According to an FTC complaint, “The vast majority of consumers who sold to Opendoor lost thousands compared to what they would have realized in net proceeds from selling on the market because Opendoor’s offers have been below market value on average and its costs have been significantly higher than what consumers typically pay.” And the company knew it. The FTC says the iBuyer’s “own internal analyses show that consumers lost money selling to Opendoor.” The company also regularly required costly repairs that sellers wouldn’t have had to make in a traditional sale, the FTC alleges.

“Opendoor promised to revolutionize the real estate market but built its business using old-fashioned deception about how much consumers could earn from selling their homes on the platform,” said Samuel Levine, the director of the FTC’s Bureau of Consumer Protection. “There is nothing innovative about cheating consumers.”
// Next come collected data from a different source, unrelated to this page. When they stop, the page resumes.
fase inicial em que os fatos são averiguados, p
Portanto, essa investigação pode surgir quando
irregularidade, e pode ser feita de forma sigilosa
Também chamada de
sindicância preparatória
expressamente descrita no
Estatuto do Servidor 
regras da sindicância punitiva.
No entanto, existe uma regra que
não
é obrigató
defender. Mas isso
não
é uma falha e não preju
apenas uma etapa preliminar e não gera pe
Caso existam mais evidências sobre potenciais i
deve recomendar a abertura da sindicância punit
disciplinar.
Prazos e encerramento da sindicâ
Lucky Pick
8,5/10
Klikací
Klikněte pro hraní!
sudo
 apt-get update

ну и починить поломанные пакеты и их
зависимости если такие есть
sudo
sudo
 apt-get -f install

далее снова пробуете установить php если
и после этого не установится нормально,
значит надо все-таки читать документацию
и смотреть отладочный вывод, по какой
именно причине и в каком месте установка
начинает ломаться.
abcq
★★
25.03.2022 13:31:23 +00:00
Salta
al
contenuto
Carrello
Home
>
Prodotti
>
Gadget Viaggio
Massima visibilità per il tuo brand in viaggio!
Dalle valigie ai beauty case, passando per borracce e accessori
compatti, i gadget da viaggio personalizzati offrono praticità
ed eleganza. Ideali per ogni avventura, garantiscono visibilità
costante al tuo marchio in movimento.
“You get a letter that promises the world and that sounds exciting. The problem that sellers run into is they don’t know compared to what,” said Kelly Henderson, a Phoenix real estate agent. “If [Opendoor] is willing to pay that, they feel confidently they can get more money because they have to turn around and sell it.”

Henderson says the red-hot Arizona housing market helped fuel the fast-paced iBuyer industry. “If you choose to forego money in exchange for convenience, there’s nothing wrong with that. There’s frankly probably plenty of sellers who got exactly what they wanted,” Henderson said. “But the issue here was the way it was approached and how many people probably lost out on a lot of money.”

Opendoor declined On Your Side’s request for an interview but sent a statement defending the company’s model.

“Since our founding in 2014, Opendoor set out to drastically simplify the real estate transaction, redefine the housing market, and make buying and selling a home as easy as a tap of a button – bringing transparency, competition and convenience to the antiquated and offline home transaction for consumers. While we strongly disagree with the FTC’s allegations, our decision to settle with the Commission will allow us to resolve the matter and focus on helping consumers buy, sell and move with simplicity, certainty and speed. Importantly, the allegations raised by the FTC are related to activity that occurred between 2017 and 2019 and target marketing messages the company modified years ago. We are pleased to put this matter behind us and look forward to continuing to provide consumers with a modern real estate experience,

Opendoor

In addition to the $62 million penalty, the settlement agreement also prohibits Opendoor from making deceptive, false, or unsubstantiated claims to consumers. The FTC was not immediately able to provide information about how many Arizona consumers are affected, and it has not yet been determined how the $62 million will be dispersed to consumers.